Practical implication:
- prefer non-blocking route attempt in the parser loop;
- move heavy recovery to async side paths.
## Failure Domain Strategy
### Endpoint-Level Failure
Failure of one endpoint should trigger endpoint-scoped recovery first:
- same endpoint reconnect;
- endpoint replacement within same DC group if applicable.
### DC-Level Degradation
If a DC group cannot satisfy floor:
- keep service via remaining coverage if policy allows;
- continue asynchronous refill saturation in background.

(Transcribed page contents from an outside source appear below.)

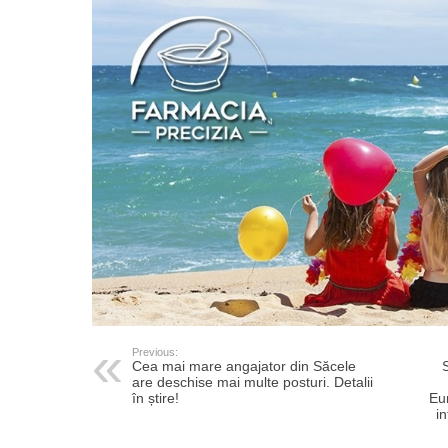
Previous:
Cea mai mare angajator din Săcele
are deschise mai multe posturi. Detalii
în știre!
Eu
i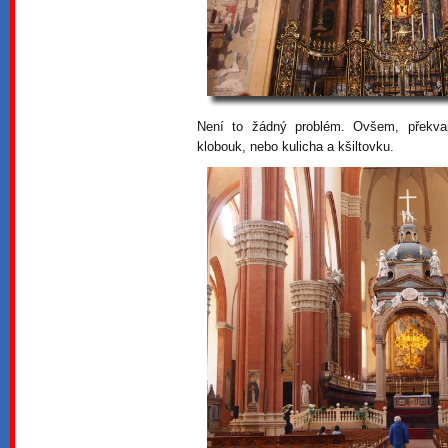
Není to žádný problém. Ovšem, překva
klobouk, nebo kulicha a kšiltovku.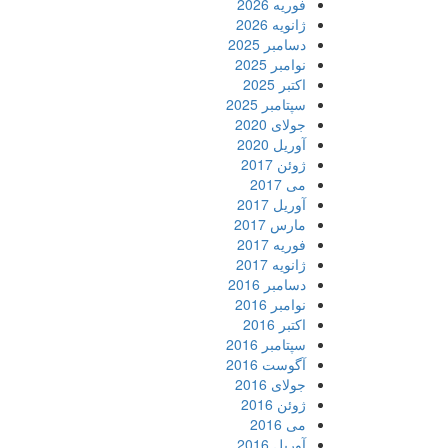
فوریه 2026
ژانویه 2026
دسامبر 2025
نوامبر 2025
اکتبر 2025
سپتامبر 2025
جولای 2020
آوریل 2020
ژوئن 2017
می 2017
آوریل 2017
مارس 2017
فوریه 2017
ژانویه 2017
دسامبر 2016
نوامبر 2016
اکتبر 2016
سپتامبر 2016
آگوست 2016
جولای 2016
ژوئن 2016
می 2016
آوریل 2016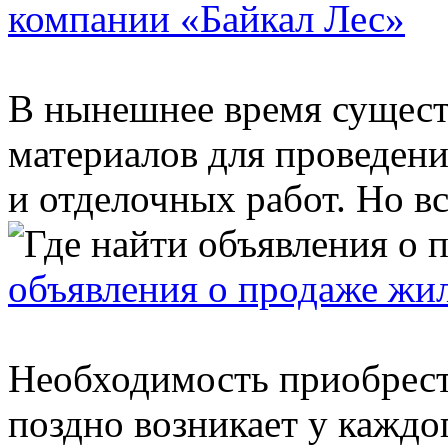
компании «Байкал Лес»
В нынешнее время сущест
материалов для проведен
и отделочных работ. Но все
объявления о продаже жи
Необходимость приобрест
поздно возникает у каждог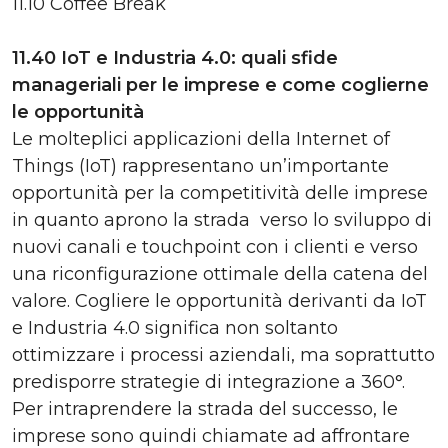
11.10 Coffee Break
11.40 IoT e Industria 4.0: quali sfide
manageriali per le imprese e come coglierne
le opportunità
Le molteplici applicazioni della Internet of
Things (IoT) rappresentano un’importante
opportunità per la competitività delle imprese
in quanto aprono la strada verso lo sviluppo di
nuovi canali e touchpoint con i clienti e verso
una riconfigurazione ottimale della catena del
valore. Cogliere le opportunità derivanti da IoT
e Industria 4.0 significa non soltanto
ottimizzare i processi aziendali, ma soprattutto
predisporre strategie di integrazione a 360°.
Per intraprendere la strada del successo, le
imprese sono quindi chiamate ad affrontare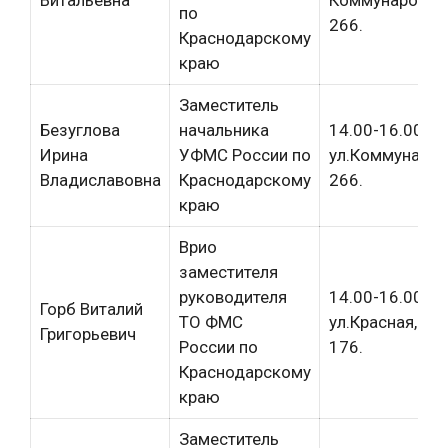
по
266.
Краснодарскому
краю
Заместитель
Безуглова
начальника
14.00-16.00
Ирина
УФМС России по
ул.Коммунаров
Владиславовна
Краснодарскому
266.
краю
Врио
заместителя
руководителя
14.00-16.00
Горб Виталий
ТО ФМС
ул.Красная,
Григорьевич
России по
176.
Краснодарскому
краю
Заместитель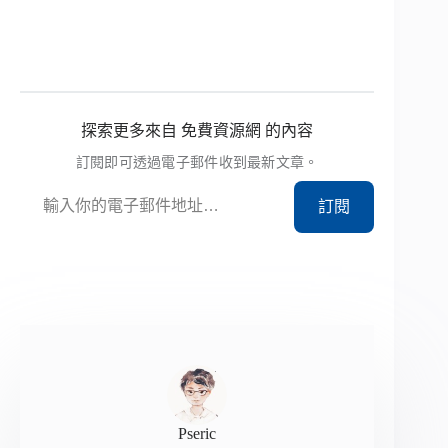
探索更多來自 免費資源網 的內容
訂閱即可透過電子郵件收到最新文章。
輸入你的電子郵件地址…
訂閱
Pseric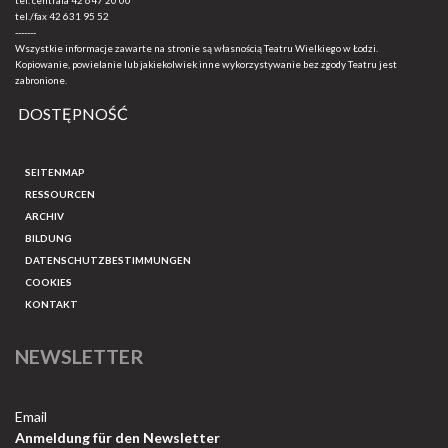
tel. centrala
42 647 20 00
tel./fax
42 631 95 52
-------
Wszystkie informacje zawarte na stronie są własnością Teatru Wielkiego w Łodzi.
Kopiowanie, powielanie lub jakiekolwiek inne wykorzystywanie bez zgody Teatru jest
zabronione.
DOSTĘPNOŚĆ
SEITENMAP
RESSOURCEN
ARCHIV
BILDUNG
DATENSCHUTZBESTIMMUNGEN
COOKIES
KONTAKT
NEWSLETTER
Email
Anmeldung für den Newsletter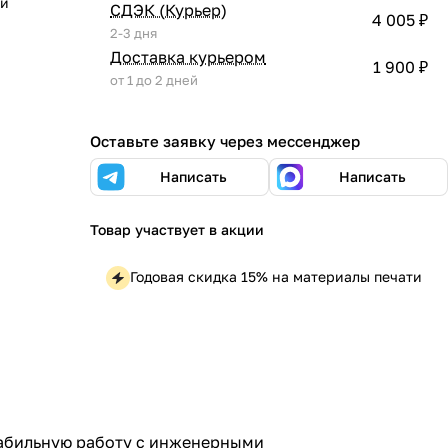
ии
СДЭК (Курьер)
4 005 ₽
2-3 дня
Доставка курьером
1 900 ₽
от 1 до 2 дней
Оставьте заявку через мессенджер
Написать
Написать
Товар участвует в акции
Годовая скидка 15% на материалы печати
табильную работу с инженерными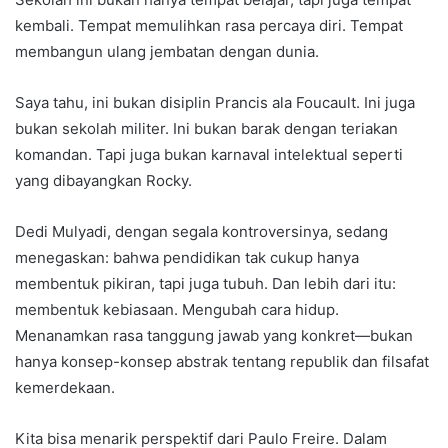
kembali. Tempat memulihkan rasa percaya diri. Tempat
membangun ulang jembatan dengan dunia.
Saya tahu, ini bukan disiplin Prancis ala Foucault. Ini juga
bukan sekolah militer. Ini bukan barak dengan teriakan
komandan. Tapi juga bukan karnaval intelektual seperti
yang dibayangkan Rocky.
Dedi Mulyadi, dengan segala kontroversinya, sedang
menegaskan: bahwa pendidikan tak cukup hanya
membentuk pikiran, tapi juga tubuh. Dan lebih dari itu:
membentuk kebiasaan. Mengubah cara hidup.
Menanamkan rasa tanggung jawab yang konkret—bukan
hanya konsep-konsep abstrak tentang republik dan filsafat
kemerdekaan.
Kita bisa menarik perspektif dari Paulo Freire. Dalam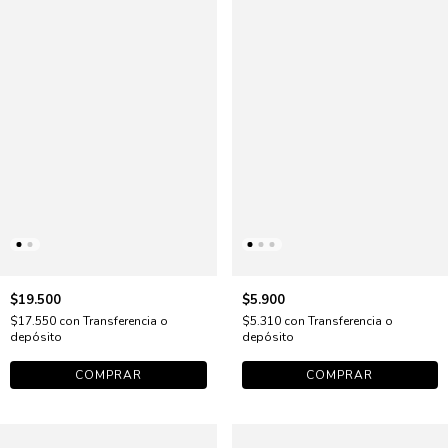
$19.500
$5.900
$17.550
con
Transferencia o
$5.310
con
Transferencia o
depósito
depósito
COMPRAR
COMPRAR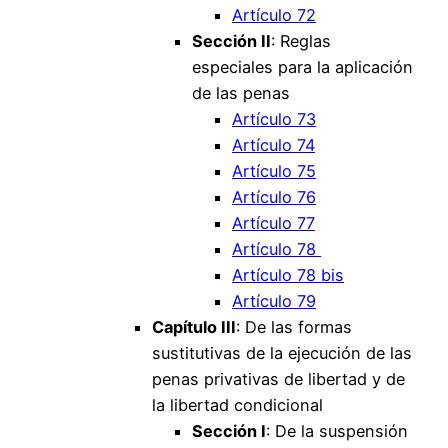
Artículo 72
Sección II
: Reglas
especiales para la aplicación
de las penas
Artículo 73
Artículo 74
Artículo 75
Artículo 76
Artículo 77
Artículo 78
Artículo 78 bis
Artículo 79
Capítulo III
: De las formas
sustitutivas de la ejecución de las
penas privativas de libertad y de
la libertad condicional
Sección I
: De la suspensión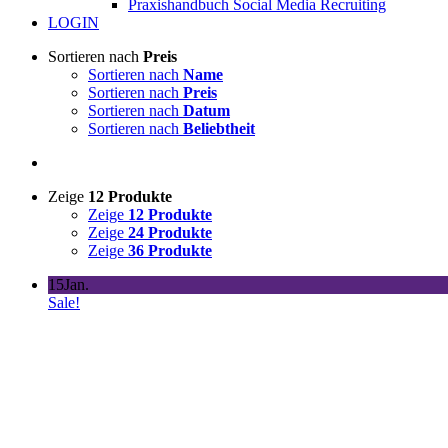
Praxishandbuch Social Media Recruiting
LOGIN
Sortieren nach
Preis
Sortieren nach
Name
Sortieren nach
Preis
Sortieren nach
Datum
Sortieren nach
Beliebtheit
Zeige
12 Produkte
Zeige
12 Produkte
Zeige
24 Produkte
Zeige
36 Produkte
15
Jan.
Sale!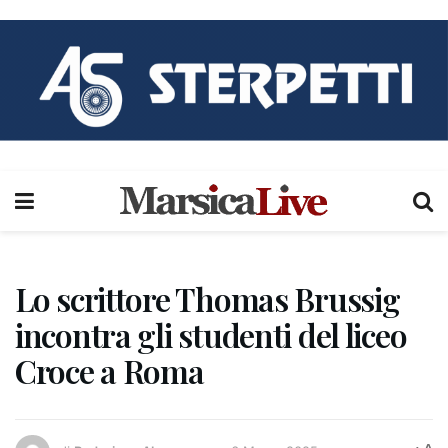
Lo scrittore Thomas Brussig
incontra gli studenti del liceo
Croce a Roma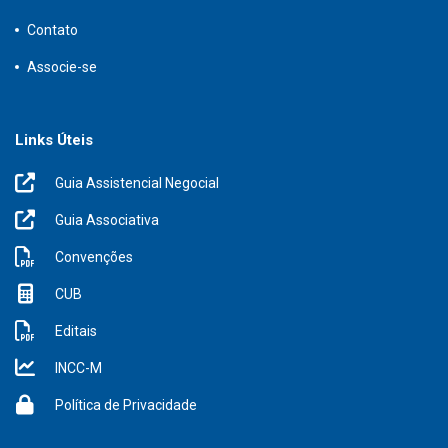
Contato
Associe-se
Links Úteis
Guia Assistencial Negocial
Guia Associativa
Convenções
CUB
Editais
INCC-M
Política de Privacidade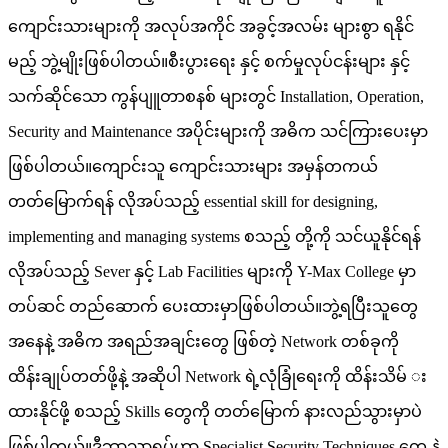
ကျောင်းသားများကို အလုပ်အကိုင် အခွင့်အလမ်း များစွာ ရနိုင်
မည့် ဘွဲ့မျိုးဖြစ်ပါတယ်။စီးပွားရေး နှင့် စက်မှုလုပ်ငန်းများ နှင့်
သက်ဆိုင်သော ကွန်ပျူတာစနစ် များတွင် Installation, Operation,
Security and Maintenance အပိုင်းများကို အဓိက သင်ကြားပေးမှာ
ဖြစ်ပါတယ်။ကျောင်းသူ ကျောင်းသားများ အမှန်တကယ်
တတ်မြောက်ရန် လိုအပ်သည့် essential skill for designing,
implementing and managing systems စသည့် တို့ကို သင်ယူနိုင်ရန်
လိုအပ်သည့် Sever နှင့် Lab Facilities များကို Y-Max College မှာ
တပ်ဆင် တည်ဆောက် ပေးထားမှာဖြစ်ပါတယ်။ဘွဲ့ရပြီးသူတွေ
အနေနဲ့ အဓိက အရည်အချင်းတွေ ဖြစ်တဲ့ Network တစ်ခုကို
ထိန်းချုပ်တတ်ဖို့နဲ့ အဆိုပါ Network ရဲ့လုံခြုံရေးကို ထိန်းသိမ် း
ထားနိုင်ဖို့ စသည့် Skills တွေကို တတ်မြောက် နားလည်သွားမှာပဲ
ဖြစ်ပါတယ်။ဒီဘာသာရပ်ဟာ Specialist Security Techniques တွေ နဲ့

### Whole-Pool Readiness Loss
If no sufficient ME coverage exists:
- admission gate can hold new accepts (conditional policy);
- existing sessions should continue when their path remains healthy.
## Performance Architecture Notes
### Hotpath Discipline
Allowed in hotpath:
- fixed-size parsing and cheap validation;
- bounded channel operations;
- precomputed or low-allocation access patterns.
Avoid in hotpath:
- repeated expensive decoding;
- broad locks with awaits inside critical sections;
- verbose high-frequency logging.
### Throughput Stability Over Peak Spikes
Architecture prefers stable throughput and predictable latency over short peak gains that increase churn or long-tail reconnect times.
## Evolution and Extension Rules
To evolve this model safely:
- Add new policy knobs in Control Plane first.
- Keep Data Plane contracts stable (`conn_id`, route semantics, close semantics).
- Validate generation and registry invariants before enabling by default.
- Introduce new retry/recovery strategies behind explicit config.
## Failure and Recovery Notes
- Single-endpoint DC failure is a normal degraded mode case; policy should prioritize fast reconnect and optional shadow/probing strategies.
- Idle close by peer should be treated as expected when upstream enforces idle timeout.
- Reconnect backoff must protect against synchronized churn while still allowing fast first retries.
- Fallback (`ME -> direct DC`) is a policy switch, not a transport bug by itself.
## Terminology Summary
- `Coverage`: enough live writers to satisfy per-DC acceptance policy.
- `Floor`: target minimum writer count policy.
- `Churn`: frequent writer reconnect/remove cycles.
- `Hotpath`: per-packet/per-connection data path where extra waits/allocations are expensive.